Dr Jane Lim (seated, fourth from left) and Aileen Abdul Malik, Interior Design Manager of IKEA Damansara (seated, fifth from left) posing with INTI students during INTI’s interior design boot camp.

A seasoned interior designer with over 15 years of experience, Aileen Abdul Malik shared her expertise on how IKEA approach interior design. During her session, she emphasised the importance of locally relevant design, how to create mood boards, and how to plan functional bubbles for various family dynamics in all areas of the home.

Aileen explained, “Interior designers must be in touch with the life at home for various types of families, and planning and designing should be based on the activities, needs and solutions within the public and private spaces of a home. The needs of a newly-wedded couple would be different from those with young children, or even adult-children who live with their aging parents.”

Leading the boot camp for graphic design students on the same day, Clarence Koh, along with Rachel Hoo and Candice Chhoa from Naga DDB Tribal’s creative team, emphasized the importance of collaboration, idea-sharing, problem solving, and leveraging technological innovations. For their case study, students were tasked to enhance Kentucky Fried Chicken (KFC)’s Raya celebration brand campaign with their very own concepts and ideas.

Working alongside the students and listening to their presentations at the end of the event, Koh expressed his amazement at the students’ openness towards receiving criticisms and managing rejections during the presentation session. He applauded their positive attitude to accept and learn from their mistakes, and commended them for their efforts in preparing for their career pathways, which he believed they were ready to excel in.

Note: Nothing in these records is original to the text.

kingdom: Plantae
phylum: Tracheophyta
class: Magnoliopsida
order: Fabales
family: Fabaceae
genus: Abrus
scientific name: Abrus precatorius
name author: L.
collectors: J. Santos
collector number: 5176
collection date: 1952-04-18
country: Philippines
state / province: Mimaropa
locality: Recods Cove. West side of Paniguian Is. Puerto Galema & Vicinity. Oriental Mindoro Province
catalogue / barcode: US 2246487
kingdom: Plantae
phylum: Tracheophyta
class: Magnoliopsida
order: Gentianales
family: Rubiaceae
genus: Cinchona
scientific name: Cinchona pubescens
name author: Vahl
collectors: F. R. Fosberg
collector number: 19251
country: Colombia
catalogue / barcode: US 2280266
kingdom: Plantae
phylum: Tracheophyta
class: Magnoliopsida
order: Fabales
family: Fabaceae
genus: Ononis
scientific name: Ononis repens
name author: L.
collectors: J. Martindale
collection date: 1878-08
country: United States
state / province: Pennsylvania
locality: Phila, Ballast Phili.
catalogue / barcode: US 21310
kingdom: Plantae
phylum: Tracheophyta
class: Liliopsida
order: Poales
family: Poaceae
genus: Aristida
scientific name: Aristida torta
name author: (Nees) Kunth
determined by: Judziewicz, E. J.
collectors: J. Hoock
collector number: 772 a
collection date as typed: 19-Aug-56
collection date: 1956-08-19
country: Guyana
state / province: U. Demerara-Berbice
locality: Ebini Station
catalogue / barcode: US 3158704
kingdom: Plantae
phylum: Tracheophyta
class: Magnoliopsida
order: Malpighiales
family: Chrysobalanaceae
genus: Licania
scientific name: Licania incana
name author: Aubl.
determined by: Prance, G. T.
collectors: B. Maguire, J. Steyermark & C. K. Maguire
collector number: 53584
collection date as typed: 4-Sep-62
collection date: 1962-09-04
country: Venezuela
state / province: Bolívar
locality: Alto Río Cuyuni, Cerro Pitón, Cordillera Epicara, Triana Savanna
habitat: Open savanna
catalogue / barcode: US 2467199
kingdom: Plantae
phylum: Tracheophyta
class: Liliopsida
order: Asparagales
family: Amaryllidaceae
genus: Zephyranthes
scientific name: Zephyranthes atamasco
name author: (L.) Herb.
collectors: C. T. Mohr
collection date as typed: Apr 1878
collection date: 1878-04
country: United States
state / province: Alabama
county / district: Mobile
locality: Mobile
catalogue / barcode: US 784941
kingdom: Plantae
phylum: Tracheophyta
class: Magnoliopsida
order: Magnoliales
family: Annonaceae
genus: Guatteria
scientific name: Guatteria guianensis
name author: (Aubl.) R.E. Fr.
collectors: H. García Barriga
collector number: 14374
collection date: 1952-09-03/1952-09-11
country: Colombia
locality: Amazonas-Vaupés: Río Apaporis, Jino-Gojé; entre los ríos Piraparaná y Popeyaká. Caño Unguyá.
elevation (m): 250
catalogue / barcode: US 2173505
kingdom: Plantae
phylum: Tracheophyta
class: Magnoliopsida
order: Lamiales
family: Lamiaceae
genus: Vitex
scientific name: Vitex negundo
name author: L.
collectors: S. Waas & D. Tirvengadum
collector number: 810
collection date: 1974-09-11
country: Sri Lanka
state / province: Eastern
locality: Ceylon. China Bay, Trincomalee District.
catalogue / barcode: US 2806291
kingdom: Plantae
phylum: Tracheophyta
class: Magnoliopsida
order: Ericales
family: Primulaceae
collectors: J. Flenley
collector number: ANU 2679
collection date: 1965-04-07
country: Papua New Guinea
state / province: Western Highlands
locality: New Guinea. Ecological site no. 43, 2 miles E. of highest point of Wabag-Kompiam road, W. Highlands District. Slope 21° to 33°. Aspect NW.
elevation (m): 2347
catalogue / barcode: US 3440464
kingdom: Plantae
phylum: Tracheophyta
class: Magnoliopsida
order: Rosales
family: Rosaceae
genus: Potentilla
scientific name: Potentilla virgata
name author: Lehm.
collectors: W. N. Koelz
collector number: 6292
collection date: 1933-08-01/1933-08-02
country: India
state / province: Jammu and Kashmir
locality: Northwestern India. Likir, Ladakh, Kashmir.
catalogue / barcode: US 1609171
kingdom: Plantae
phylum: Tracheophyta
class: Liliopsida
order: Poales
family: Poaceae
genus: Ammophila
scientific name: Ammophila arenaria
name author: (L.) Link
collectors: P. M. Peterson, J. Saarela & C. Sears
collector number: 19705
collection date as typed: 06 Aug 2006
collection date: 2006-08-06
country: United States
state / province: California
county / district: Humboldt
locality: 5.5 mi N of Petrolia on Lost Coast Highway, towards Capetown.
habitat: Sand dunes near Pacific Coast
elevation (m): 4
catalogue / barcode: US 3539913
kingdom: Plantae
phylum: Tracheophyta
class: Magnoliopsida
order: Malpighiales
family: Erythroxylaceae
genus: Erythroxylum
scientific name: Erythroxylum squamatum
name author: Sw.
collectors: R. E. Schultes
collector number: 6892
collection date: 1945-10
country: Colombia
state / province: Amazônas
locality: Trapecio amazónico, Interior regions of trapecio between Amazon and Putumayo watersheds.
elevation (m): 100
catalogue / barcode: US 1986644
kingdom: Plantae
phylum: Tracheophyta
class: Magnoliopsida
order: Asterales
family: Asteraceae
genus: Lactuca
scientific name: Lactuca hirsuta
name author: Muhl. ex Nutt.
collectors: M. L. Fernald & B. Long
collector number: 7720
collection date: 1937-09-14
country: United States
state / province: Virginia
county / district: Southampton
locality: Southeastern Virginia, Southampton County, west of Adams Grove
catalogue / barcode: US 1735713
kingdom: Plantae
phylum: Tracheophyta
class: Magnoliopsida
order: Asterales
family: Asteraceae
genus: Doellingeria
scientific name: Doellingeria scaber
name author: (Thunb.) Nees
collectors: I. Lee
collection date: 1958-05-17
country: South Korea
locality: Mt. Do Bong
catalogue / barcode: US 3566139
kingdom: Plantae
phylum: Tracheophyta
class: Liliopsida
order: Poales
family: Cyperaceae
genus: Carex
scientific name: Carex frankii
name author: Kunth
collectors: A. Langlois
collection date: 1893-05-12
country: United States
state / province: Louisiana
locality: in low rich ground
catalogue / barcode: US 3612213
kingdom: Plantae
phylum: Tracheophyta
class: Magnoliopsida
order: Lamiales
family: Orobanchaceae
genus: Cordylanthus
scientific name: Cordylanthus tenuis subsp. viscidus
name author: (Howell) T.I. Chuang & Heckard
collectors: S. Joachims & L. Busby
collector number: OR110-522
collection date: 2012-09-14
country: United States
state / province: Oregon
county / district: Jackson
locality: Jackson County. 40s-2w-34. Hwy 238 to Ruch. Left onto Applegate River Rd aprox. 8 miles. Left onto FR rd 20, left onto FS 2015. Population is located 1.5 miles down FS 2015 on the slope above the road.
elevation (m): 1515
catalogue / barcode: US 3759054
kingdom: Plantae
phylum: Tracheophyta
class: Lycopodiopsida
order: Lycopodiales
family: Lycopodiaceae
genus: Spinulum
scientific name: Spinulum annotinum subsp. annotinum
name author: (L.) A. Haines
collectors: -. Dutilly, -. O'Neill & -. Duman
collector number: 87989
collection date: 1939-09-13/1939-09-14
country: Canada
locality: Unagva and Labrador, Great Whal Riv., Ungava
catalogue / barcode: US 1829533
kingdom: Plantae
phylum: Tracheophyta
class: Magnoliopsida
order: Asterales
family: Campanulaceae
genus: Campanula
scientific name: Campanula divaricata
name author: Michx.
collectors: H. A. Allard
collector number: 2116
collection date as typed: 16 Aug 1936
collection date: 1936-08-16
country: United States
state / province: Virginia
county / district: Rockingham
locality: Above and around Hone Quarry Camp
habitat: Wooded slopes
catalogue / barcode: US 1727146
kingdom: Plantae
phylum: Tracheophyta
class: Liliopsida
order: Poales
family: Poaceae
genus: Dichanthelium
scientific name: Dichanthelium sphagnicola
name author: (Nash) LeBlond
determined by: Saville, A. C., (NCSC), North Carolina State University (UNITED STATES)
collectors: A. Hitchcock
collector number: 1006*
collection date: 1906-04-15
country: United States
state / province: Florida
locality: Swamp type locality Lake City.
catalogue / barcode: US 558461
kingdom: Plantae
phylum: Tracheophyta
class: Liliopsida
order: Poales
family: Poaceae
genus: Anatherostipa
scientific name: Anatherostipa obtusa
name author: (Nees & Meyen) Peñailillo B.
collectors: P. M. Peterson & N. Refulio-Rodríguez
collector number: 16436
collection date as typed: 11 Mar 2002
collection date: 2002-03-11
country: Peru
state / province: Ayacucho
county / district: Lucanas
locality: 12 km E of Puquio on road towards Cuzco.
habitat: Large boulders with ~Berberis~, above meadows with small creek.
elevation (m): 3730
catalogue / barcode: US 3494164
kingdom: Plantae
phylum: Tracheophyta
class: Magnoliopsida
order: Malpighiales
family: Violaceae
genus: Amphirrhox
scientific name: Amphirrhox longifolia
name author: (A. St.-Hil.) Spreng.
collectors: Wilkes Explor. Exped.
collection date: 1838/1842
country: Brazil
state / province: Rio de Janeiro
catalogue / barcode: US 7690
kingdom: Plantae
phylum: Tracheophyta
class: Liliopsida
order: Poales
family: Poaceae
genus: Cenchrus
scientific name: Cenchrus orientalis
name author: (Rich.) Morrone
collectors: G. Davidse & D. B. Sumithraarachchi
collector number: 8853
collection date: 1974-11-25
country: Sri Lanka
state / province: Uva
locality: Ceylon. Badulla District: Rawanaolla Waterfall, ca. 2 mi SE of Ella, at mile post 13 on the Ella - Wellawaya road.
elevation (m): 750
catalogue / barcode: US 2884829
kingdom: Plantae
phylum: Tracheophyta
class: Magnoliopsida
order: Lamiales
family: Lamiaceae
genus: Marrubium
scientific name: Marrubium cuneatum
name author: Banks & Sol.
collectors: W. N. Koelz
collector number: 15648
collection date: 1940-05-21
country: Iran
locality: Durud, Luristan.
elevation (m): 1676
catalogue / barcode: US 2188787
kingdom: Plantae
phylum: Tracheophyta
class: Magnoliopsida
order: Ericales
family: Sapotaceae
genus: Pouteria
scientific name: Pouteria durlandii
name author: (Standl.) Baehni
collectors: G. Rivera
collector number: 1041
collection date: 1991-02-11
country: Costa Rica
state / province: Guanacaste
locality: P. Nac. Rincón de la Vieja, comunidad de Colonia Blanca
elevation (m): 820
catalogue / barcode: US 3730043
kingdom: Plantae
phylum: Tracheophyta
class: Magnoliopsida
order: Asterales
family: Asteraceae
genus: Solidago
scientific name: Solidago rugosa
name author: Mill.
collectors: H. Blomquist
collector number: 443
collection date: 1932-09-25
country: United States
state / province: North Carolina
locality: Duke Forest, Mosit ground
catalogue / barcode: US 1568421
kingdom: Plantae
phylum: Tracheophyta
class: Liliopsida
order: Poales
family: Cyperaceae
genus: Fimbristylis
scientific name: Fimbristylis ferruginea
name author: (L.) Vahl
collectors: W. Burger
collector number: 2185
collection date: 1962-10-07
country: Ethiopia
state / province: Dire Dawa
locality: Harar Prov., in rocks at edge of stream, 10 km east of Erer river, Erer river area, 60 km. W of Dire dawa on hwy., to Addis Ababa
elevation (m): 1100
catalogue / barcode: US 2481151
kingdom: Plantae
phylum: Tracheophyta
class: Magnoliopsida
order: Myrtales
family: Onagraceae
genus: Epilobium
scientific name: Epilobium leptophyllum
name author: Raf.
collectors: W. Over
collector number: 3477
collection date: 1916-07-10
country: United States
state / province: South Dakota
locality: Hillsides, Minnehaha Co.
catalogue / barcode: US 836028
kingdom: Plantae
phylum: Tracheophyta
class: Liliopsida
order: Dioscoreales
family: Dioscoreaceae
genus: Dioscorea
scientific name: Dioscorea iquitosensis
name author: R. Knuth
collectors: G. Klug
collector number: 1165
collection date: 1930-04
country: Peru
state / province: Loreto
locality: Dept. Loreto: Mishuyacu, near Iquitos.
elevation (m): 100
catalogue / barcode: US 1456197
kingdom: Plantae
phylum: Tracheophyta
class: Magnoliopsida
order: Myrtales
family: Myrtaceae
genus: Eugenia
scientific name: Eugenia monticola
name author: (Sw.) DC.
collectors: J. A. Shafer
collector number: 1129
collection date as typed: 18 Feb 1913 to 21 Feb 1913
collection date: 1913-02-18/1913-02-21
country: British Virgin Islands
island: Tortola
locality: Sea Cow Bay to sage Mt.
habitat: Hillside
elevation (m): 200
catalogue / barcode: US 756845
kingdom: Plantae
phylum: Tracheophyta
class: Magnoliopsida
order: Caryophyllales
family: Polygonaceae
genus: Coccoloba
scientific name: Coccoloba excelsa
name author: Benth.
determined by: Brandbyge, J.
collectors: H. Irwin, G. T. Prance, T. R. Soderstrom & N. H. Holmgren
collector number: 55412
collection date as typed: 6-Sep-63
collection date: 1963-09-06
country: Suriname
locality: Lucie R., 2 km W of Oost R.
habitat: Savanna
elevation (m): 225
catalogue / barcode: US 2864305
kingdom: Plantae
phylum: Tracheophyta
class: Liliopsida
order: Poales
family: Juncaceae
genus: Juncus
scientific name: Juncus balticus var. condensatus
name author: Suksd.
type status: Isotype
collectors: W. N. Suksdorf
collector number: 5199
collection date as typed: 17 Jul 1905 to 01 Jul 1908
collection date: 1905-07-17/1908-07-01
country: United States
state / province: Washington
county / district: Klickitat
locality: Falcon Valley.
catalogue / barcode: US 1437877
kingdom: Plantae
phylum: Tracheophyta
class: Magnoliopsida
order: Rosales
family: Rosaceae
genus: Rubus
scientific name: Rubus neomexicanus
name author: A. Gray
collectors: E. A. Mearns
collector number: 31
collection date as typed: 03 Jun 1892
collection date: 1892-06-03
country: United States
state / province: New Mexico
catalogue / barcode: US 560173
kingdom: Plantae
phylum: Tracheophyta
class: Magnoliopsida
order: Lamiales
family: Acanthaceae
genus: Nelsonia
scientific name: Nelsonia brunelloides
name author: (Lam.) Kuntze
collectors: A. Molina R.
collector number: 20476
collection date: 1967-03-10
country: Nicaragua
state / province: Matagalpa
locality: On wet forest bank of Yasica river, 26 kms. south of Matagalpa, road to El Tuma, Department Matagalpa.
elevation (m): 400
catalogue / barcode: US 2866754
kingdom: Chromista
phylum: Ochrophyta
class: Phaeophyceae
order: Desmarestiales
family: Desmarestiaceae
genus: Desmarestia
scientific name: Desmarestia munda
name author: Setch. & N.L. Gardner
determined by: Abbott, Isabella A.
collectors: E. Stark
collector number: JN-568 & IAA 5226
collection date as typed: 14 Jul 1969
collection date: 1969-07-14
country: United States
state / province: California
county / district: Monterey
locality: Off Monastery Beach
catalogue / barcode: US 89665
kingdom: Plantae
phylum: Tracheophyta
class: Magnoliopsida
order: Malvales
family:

Dr Jane concludes, “Invaluable experiences such as these help shape the ideas and understanding of our students beyond classroom learning. We are truly grateful to our partners for taking the time to be a part of the learning journey. With industry playing an active part in the education process, we not only provide knowledge but also help young talents discover their passion and true potential for the opportunities awaiting them tomorrow.”